OK- this is something I keep coming up against.
It's to do with carnival and the bigger problem of 'tactics versus strategies' (DeCerteau). The Carnival as pre-selected 'Safety valve' set against Carnival as popular self-organised uprising. Also, where and how do you act? It goes back to situationist cultural tactics and how effective are they really? By concentrating our energies on the 'culture industry' or the cultural milieu are we not just playing at politics? Partaking in the spectacle of political action while making no real dents against power structures. It's a question I'm really interested in and while I cannot agree with the extremity of the Unabomber’s Year-Zero-type action (in my book, killing people is wrong!). What Theodore Kaczynski does raise is the problem of extreme disenfranchisement and how do you get yourself heard in any real sense of the word. His issues are extremely applicable to the next technology module too.

Ute also mentioned the classic (and very relevant) question: “what if Hitler went to Art School?”
Check out the manifesto:

http://en.wikipedia.org/wiki/Theodore_Kaczynski

18 October 2005

Bahktin at the seaside

Following the lecture yesterday, i thought it might be useful for me to post this paper. Bakhtin at the Seaside by Darren Webb is an insightful reading of the british seaside resort as a site of the carnivalesque.

Lefebvre, just a sensibility

Ed Soja’s angle on Lefebvre. Really helpful, from ‘Introduction to Thirdsace’.

Talking about ‘The Production of space’:
‘ I dutifully recommended this apparently badly-planned book to my planning students, but told them, quite uncomfortably, to read seriously only the introductory chapter and browse the rest with a sense of caveat lector.’
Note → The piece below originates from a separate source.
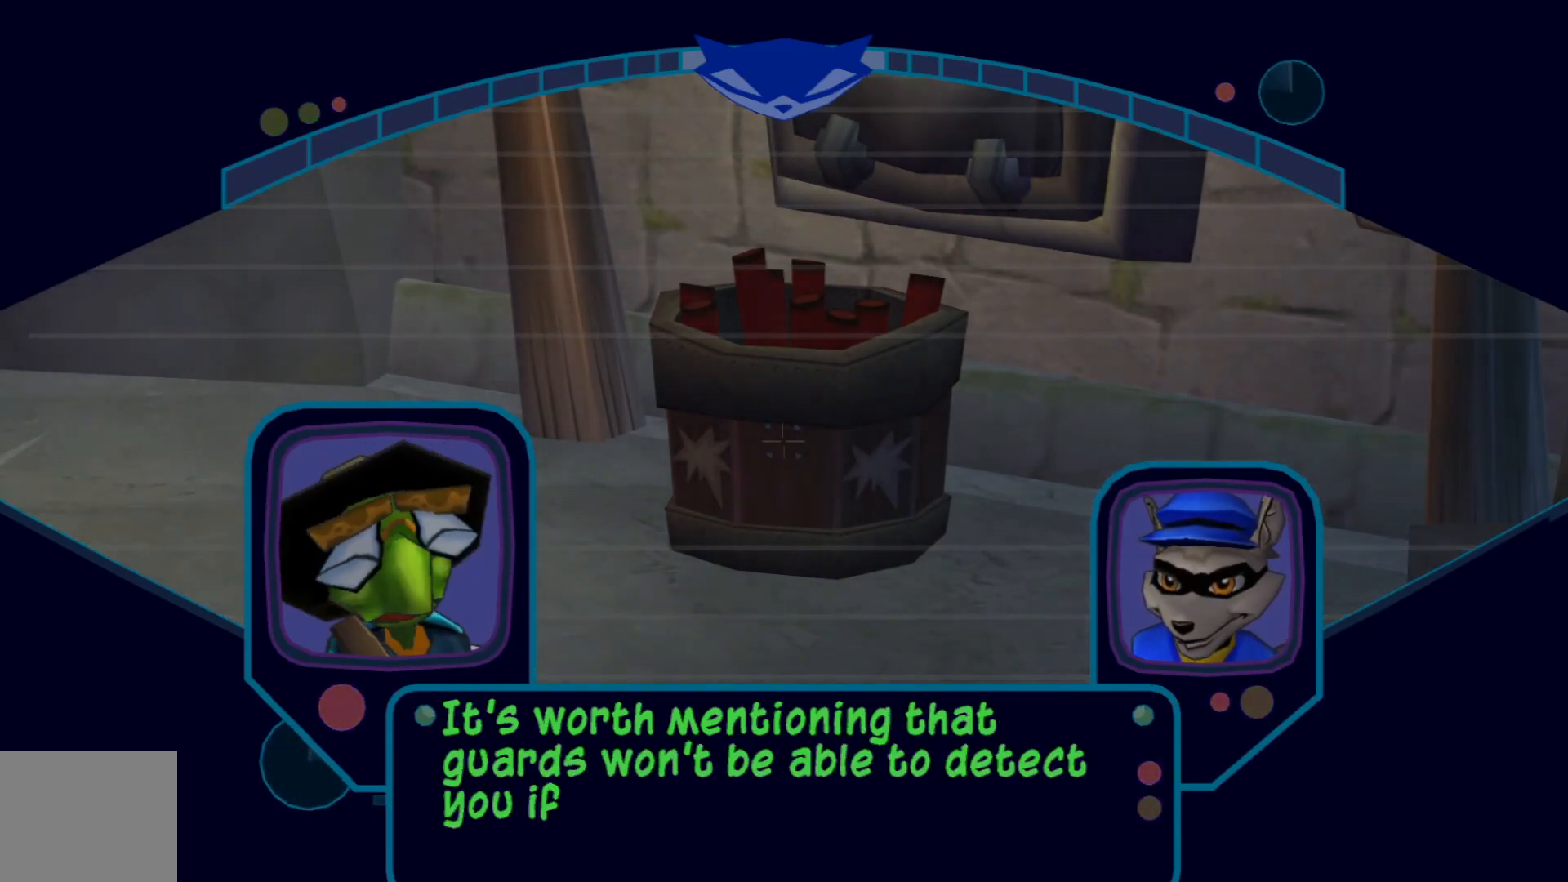
{"buttons": [], "left_stick": "center", "right_stick": "center", "events": [[150, "A", "up"]]}
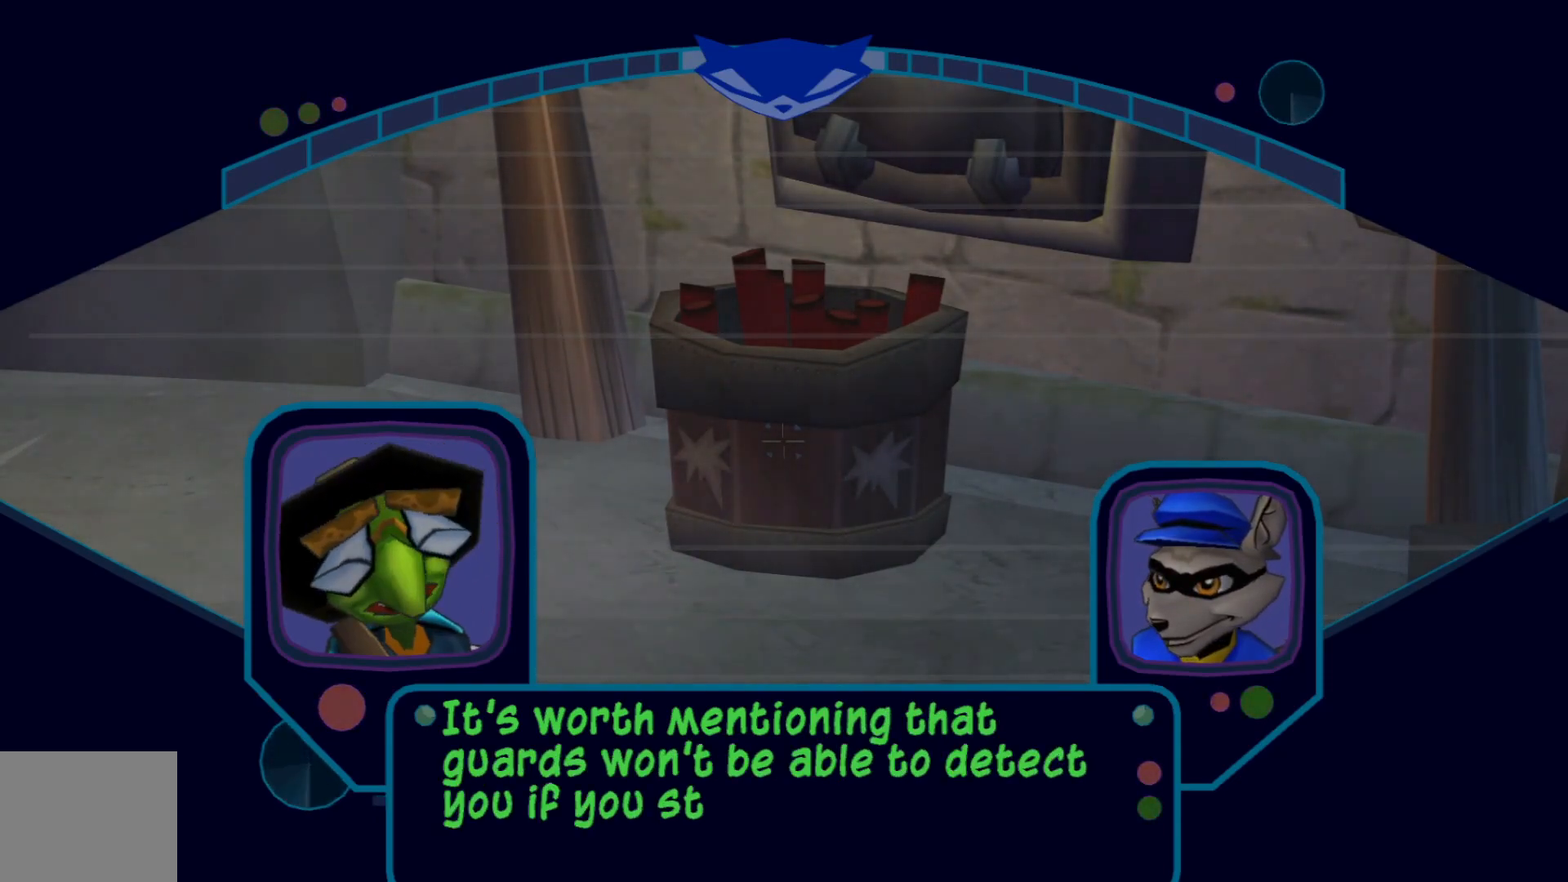
{"buttons": ["A"], "left_stick": "center", "right_stick": "center", "events": [[167, "A", "down"], [367, "A", "up"], [500, "A", "down"]]}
He then goes on to explain why: 8-9 of Thirdspace

13 October 2005

Performing the City

Urban Space and Representation (a paper written by Iain Borden author of Skateboarding, Space and the City) highlights the similarity of skateboarding to the practices of the Situationists:

Skaters’ representations thus have more in common with the Situationist tactics of the dérive, détournement and psychogeography – "maps" composed from the opportunities offered by the physical and emotional contours of the city, and, above all, enacted through a run across different spaces and moments...

...Skateboarders’ representational maps are thus always situated through a continual re-living of the city – "an open mind always seeking out new lines and possibilities." (Pullman, Sidewalk Surfer, 1995) Skaters attempt neither to "see" the city or comprehend it as a totality, but to live it as simultaneously representation and physicality...

...Another distinction from conventional maps concerns temporality. In the aerial form of map, the entire city is understood simultaneously within a single glance – but in skateboarders’ cognitive mapping the time is that of the run, composed of a disparate objects in a sequence (linear time), with some objects "read" once (isolated time), others encountered several times (repeated time) and still others returned to again and again on different occasions (cyclical time).

This pulls out the idea that maps can be performed - citys become through the action of bodies within space.

12 October 2005

First post

This is the course blog for the MA Design: Critical Theory and Practice and the MRes in Design at Goldsmiths College, University of London.